WRITTEN TASK: Which of the lines below contain the word "domínios"? List every one of them.

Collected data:
════════

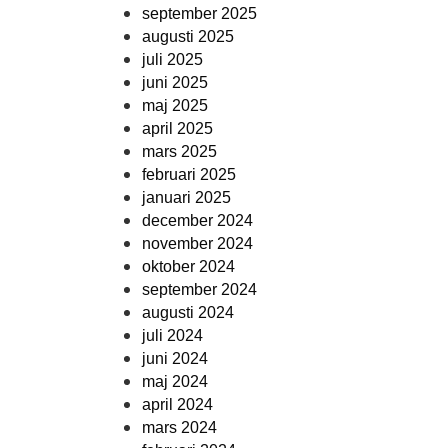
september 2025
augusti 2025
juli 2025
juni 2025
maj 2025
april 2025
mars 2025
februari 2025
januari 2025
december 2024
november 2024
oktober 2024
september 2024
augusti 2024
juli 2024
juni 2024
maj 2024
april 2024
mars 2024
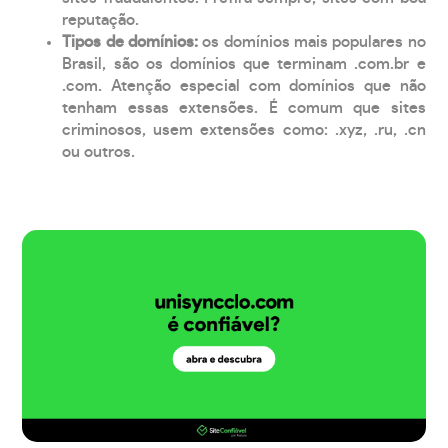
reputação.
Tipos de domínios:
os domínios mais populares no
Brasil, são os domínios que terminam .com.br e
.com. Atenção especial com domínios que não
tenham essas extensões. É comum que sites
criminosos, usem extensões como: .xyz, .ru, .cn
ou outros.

════════

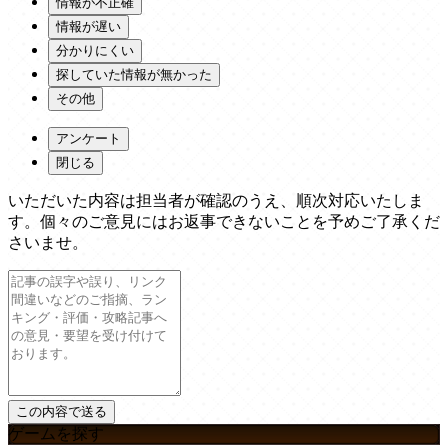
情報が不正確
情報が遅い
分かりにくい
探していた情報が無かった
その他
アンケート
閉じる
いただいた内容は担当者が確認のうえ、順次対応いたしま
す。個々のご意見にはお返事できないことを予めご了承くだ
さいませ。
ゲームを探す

════════

OUTPUT OF THE EXERCISE:
Tipos de domínios:
os domínios mais populares no
Brasil, são os domínios que terminam .com.br e
.com. Atenção especial com domínios que não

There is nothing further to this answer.